Instructions to follow:
Select every line of the records that contains the string "file", treating uppercase and lowercase letters as distinct.

Source information:
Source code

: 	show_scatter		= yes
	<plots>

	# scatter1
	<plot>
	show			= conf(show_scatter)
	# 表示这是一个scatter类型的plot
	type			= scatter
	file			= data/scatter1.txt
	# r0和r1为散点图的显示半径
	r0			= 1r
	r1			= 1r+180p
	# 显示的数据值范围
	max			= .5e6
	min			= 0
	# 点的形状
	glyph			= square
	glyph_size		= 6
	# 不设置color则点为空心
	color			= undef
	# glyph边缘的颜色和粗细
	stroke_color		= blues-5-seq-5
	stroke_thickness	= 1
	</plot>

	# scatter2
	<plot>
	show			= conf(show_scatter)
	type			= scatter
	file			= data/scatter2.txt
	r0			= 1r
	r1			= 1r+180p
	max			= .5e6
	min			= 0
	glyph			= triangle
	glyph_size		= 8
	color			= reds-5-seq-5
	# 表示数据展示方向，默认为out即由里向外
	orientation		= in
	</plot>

Finished exercise:
	file			= data/scatter1.txt
	file			= data/scatter2.txt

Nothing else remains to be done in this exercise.